A motion by Commission's counsel to consolidate the two cases was denied by the hearing examiner and hearings were then commences the Rundle case in October 1962.

Following the close of those hearings, the examiner found as I've just indicated to Mr. Justice Fortas that the Homart and UR lines were not of like grade and quality, and he therefore dismissed so much of the complaint as charged -- as charged Rundle with discriminating in favor of Sears.

With respect to the remainder of the complaint, the hearing examiner found that Rundle sold UR brand plumbing fixtures to some purchasers in the Philadelphia-Camden area at prices substantially below those charged by respondent for products of like grade and quality to other competing purchasers in the same market area.

He also found that in the competitive circumstances prevailing, the disfavored dealers were likely to suffer competitive injury if Rundle's discriminatory practices were to continue and he therefore ordered Rundle to cease-and-desist from discriminating in price between customers who compete in fact with each other in the resale of Rundle's fixtures other than the Homart line.

On cross-appeals to the Commission, the hearing examiner's initial decision was affirmed in all respects that are relevant here.

The Commission rejected Rundle's contention that the requisite injury to competition had not been shown.

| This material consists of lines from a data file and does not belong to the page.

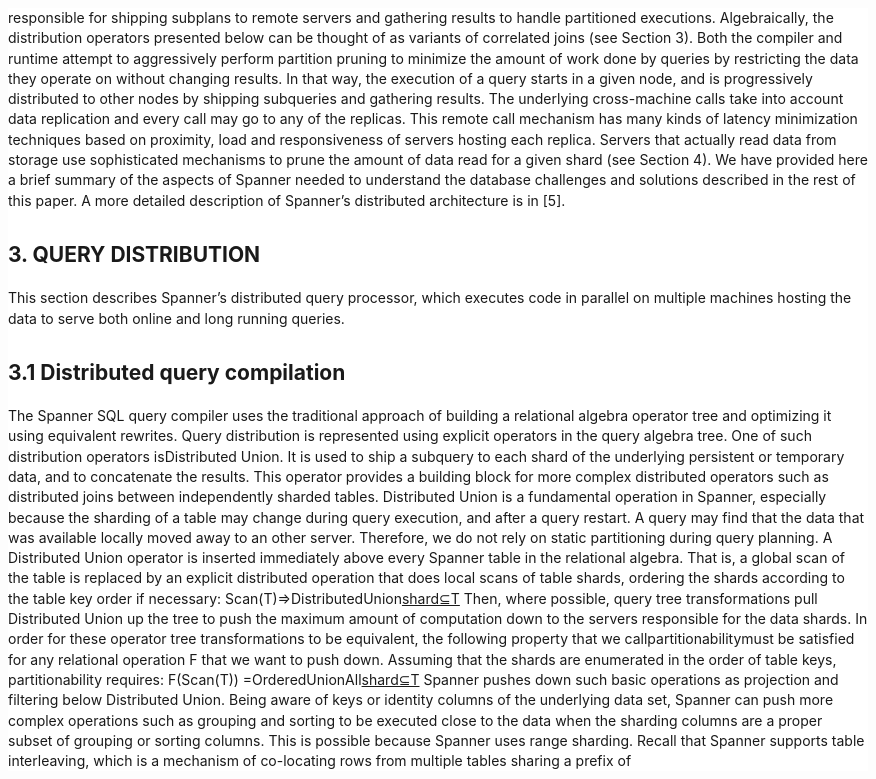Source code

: responsible for shipping subplans to remote servers and gathering
results to handle partitioned executions. Algebraically, the distribution operators presented below can be thought of as variants of
correlated joins (see Section 3).
Both the compiler and runtime attempt to aggressively perform
partition pruning to minimize the amount of work done by queries
by restricting the data they operate on without changing results.
In that way, the execution of a query starts in a given node, and
is progressively distributed to other nodes by shipping subqueries
and gathering results. The underlying cross-machine calls take into
account data replication and every call may go to any of the replicas. This remote call mechanism has many kinds of latency minimization techniques based on proximity, load and responsiveness
of servers hosting each replica. Servers that actually read data from
storage use sophisticated mechanisms to prune the amount of data
read for a given shard (see Section 4).
We have provided here a brief summary of the aspects of Spanner needed to understand the database challenges and solutions described in the rest of this paper. A more detailed description of
Spanner’s distributed architecture is in [5].

## 3. QUERY DISTRIBUTION

This section describes Spanner’s distributed query processor, which
executes code in parallel on multiple machines hosting the data to
serve both online and long running queries.

## 3.1 Distributed query compilation

The Spanner SQL query compiler uses the traditional approach of
building a relational algebra operator tree and optimizing it using
equivalent rewrites. Query distribution is represented using explicit
operators in the query algebra tree. One of such distribution operators isDistributed Union. It is used to ship a subquery to each shard
of the underlying persistent or temporary data, and to concatenate
the results. This operator provides a building block for more complex distributed operators such as distributed joins between independently sharded tables. Distributed Union is a fundamental operation in Spanner, especially because the sharding of a table may
change during query execution, and after a query restart. A query
may find that the data that was available locally moved away to an
other server. Therefore, we do not rely on static partitioning during
query planning.
A Distributed Union operator is inserted immediately above every Spanner table in the relational algebra. That is, a global scan of
the table is replaced by an explicit distributed operation that does
local scans of table shards, ordering the shards according to the
table key order if necessary:
Scan(T)⇒DistributedUnion[shard⊆T](Scan(shard))
Then, where possible, query tree transformations pull Distributed Union up the tree to push the maximum amount of computation down to the servers responsible for the data shards. In order
for these operator tree transformations to be equivalent, the following property that we callpartitionabilitymust be satisfied for any
relational operation F that we want to push down. Assuming that
the shards are enumerated in the order of table keys, partitionability
requires:
F(Scan(T)) =OrderedUnionAll[shard⊆T](F(Scan(shard)))
Spanner pushes down such basic operations as projection and
filtering below Distributed Union. Being aware of keys or identity
columns of the underlying data set, Spanner can push more complex operations such as grouping and sorting to be executed close
to the data when the sharding columns are a proper subset of grouping or sorting columns. This is possible because Spanner uses range
sharding.
Recall that Spanner supports table interleaving, which is a mechanism of co-locating rows from multiple tables sharing a prefix of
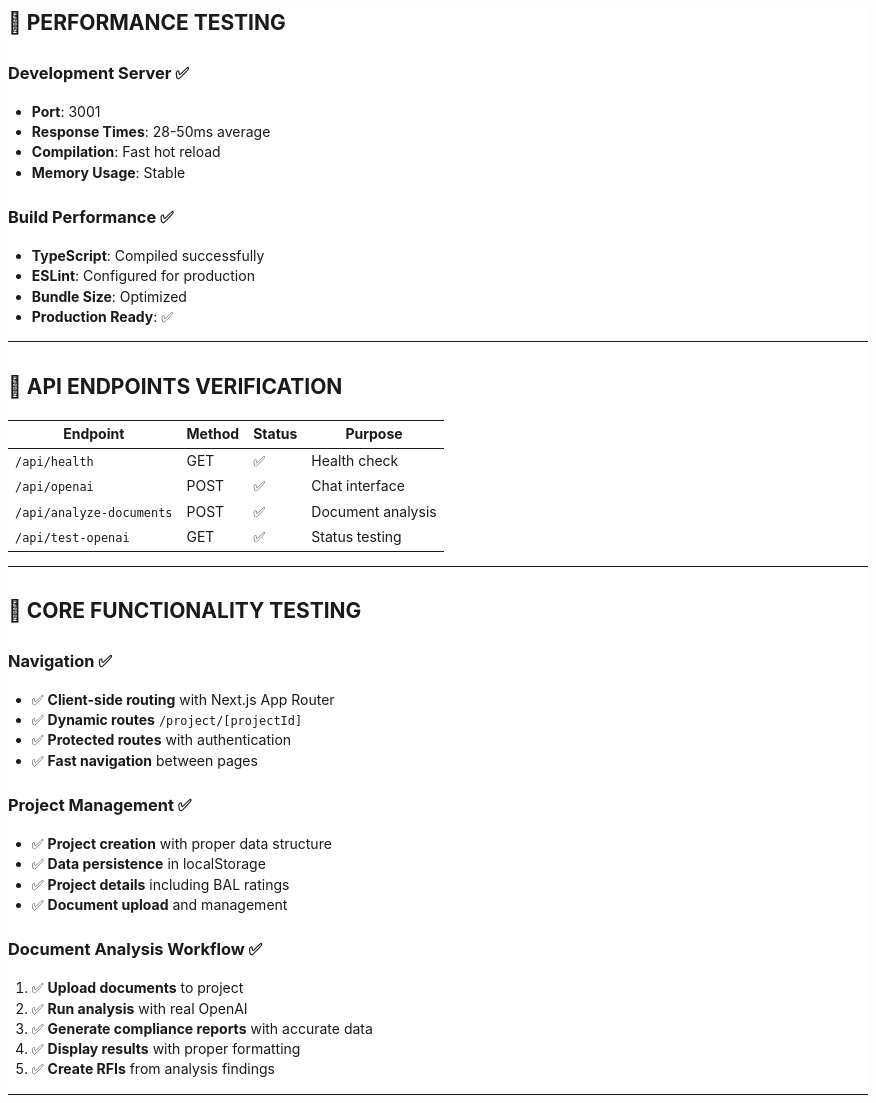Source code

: 
## 🚀 **PERFORMANCE TESTING**

### **Development Server** ✅
- **Port**: 3001
- **Response Times**: 28-50ms average
- **Compilation**: Fast hot reload
- **Memory Usage**: Stable

### **Build Performance** ✅
- **TypeScript**: Compiled successfully
- **ESLint**: Configured for production
- **Bundle Size**: Optimized
- **Production Ready**: ✅

---

## 🔧 **API ENDPOINTS VERIFICATION**

| Endpoint | Method | Status | Purpose |
|----------|---------|---------|---------|
| `/api/health` | GET | ✅ | Health check |
| `/api/openai` | POST | ✅ | Chat interface |
| `/api/analyze-documents` | POST | ✅ | Document analysis |
| `/api/test-openai` | GET | ✅ | Status testing |

---

## 📱 **CORE FUNCTIONALITY TESTING**

### **Navigation** ✅
- ✅ **Client-side routing** with Next.js App Router
- ✅ **Dynamic routes** `/project/[projectId]`
- ✅ **Protected routes** with authentication
- ✅ **Fast navigation** between pages

### **Project Management** ✅
- ✅ **Project creation** with proper data structure
- ✅ **Data persistence** in localStorage
- ✅ **Project details** including BAL ratings
- ✅ **Document upload** and management

### **Document Analysis Workflow** ✅
1. ✅ **Upload documents** to project
2. ✅ **Run analysis** with real OpenAI
3. ✅ **Generate compliance reports** with accurate data
4. ✅ **Display results** with proper formatting
5. ✅ **Create RFIs** from analysis findings

---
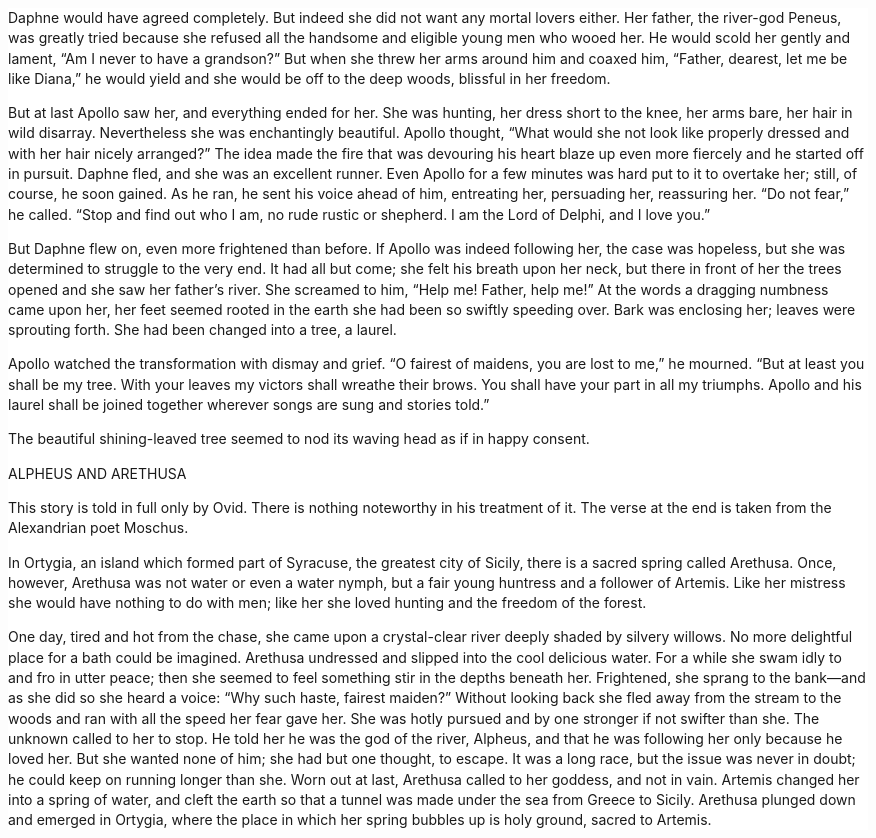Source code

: 

Daphne would have agreed completely. But indeed she did not want any mortal lovers either. Her father, the river-god Peneus, was greatly tried because she refused all the handsome and eligible young men who wooed her. He would scold her gently and lament, “Am I never to have a grandson?” But when she threw her arms around him and coaxed him, “Father, dearest, let me be like Diana,” he would yield and she would be off to the deep woods, blissful in her freedom.

But at last Apollo saw her, and everything ended for her. She was hunting, her dress short to the knee, her arms bare, her hair in wild disarray. Nevertheless she was enchantingly beautiful. Apollo thought, “What would she not look like properly dressed and with her hair nicely arranged?” The idea made the fire that was devouring his heart blaze up even more fiercely and he started off in pursuit. Daphne fled, and she was an excellent runner. Even Apollo for a few minutes was hard put to it to overtake her; still, of course, he soon gained. As he ran, he sent his voice ahead of him, entreating her, persuading her, reassuring her. “Do not fear,” he called. “Stop and find out who I am, no rude rustic or shepherd. I am the Lord of Delphi, and I love you.”

But Daphne flew on, even more frightened than before. If Apollo was indeed following her, the case was hopeless, but she was determined to struggle to the very end. It had all but come; she felt his breath upon her neck, but there in front of her the trees opened and she saw her father’s river. She screamed to him, “Help me! Father, help me!” At the words a dragging numbness came upon her, her feet seemed rooted in the earth she had been so swiftly speeding over. Bark was enclosing her; leaves were sprouting forth. She had been changed into a tree, a laurel.

Apollo watched the transformation with dismay and grief. “O fairest of maidens, you are lost to me,” he mourned. “But at least you shall be my tree. With your leaves my victors shall wreathe their brows. You shall have your part in all my triumphs. Apollo and his laurel shall be joined together wherever songs are sung and stories told.”

The beautiful shining-leaved tree seemed to nod its waving head as if in happy consent.





ALPHEUS AND ARETHUSA


This story is told in full only by Ovid. There is nothing noteworthy in his treatment of it. The verse at the end is taken from the Alexandrian poet Moschus.



In Ortygia, an island which formed part of Syracuse, the greatest city of Sicily, there is a sacred spring called Arethusa. Once, however, Arethusa was not water or even a water nymph, but a fair young huntress and a follower of Artemis. Like her mistress she would have nothing to do with men; like her she loved hunting and the freedom of the forest.

One day, tired and hot from the chase, she came upon a crystal-clear river deeply shaded by silvery willows. No more delightful place for a bath could be imagined. Arethusa undressed and slipped into the cool delicious water. For a while she swam idly to and fro in utter peace; then she seemed to feel something stir in the depths beneath her. Frightened, she sprang to the bank—and as she did so she heard a voice: “Why such haste, fairest maiden?” Without looking back she fled away from the stream to the woods and ran with all the speed her fear gave her. She was hotly pursued and by one stronger if not swifter than she. The unknown called to her to stop. He told her he was the god of the river, Alpheus, and that he was following her only because he loved her. But she wanted none of him; she had but one thought, to escape. It was a long race, but the issue was never in doubt; he could keep on running longer than she. Worn out at last, Arethusa called to her goddess, and not in vain. Artemis changed her into a spring of water, and cleft the earth so that a tunnel was made under the sea from Greece to Sicily. Arethusa plunged down and emerged in Ortygia, where the place in which her spring bubbles up is holy ground, sacred to Artemis.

In particular, the Commission held that the fact that price differential was -- were attributable to truckload discounts which were offered to all customers did not negate competitive injury because it has been shown that truckload discounts were beyond -- the truckload quantities were beyond the buying capabilities of some of the customers.

The Commission's final order was issued on June 12, 1964 and on July 20, 1964 Rundle petitioned the Commission to withdraw that order.

The petition also prayed that reentry of the order be stayed for 18 months that it be reentered only on 30 days notice to Rundle, and that an immediate temporary stay issue pending a decision on the petition.

The petition alleged that the stay was sought to afford the Commission sufficient time to investigate and institute whatever proceedings are deemed appropriate by the Commission to correct the industry-wide practice of granting discounts on truckload shippings.

The petition further alleged that if the cease-and-desist order was not stayed pending corrective action of industry-wide practices, Rundle would suffer competitive disadvantage and extreme hardship.

In support of these contentions, Rundle attached exhibits indicating that its six principal competitors, all offered truckload discounts.

It also urged that Rundle's market share exclusive of its sales to Sears was 5.75% ranking sixth in the industry and that Rundle suffered losses in the proceeding three and a half years whereas its six major competitors had enjoyed profits.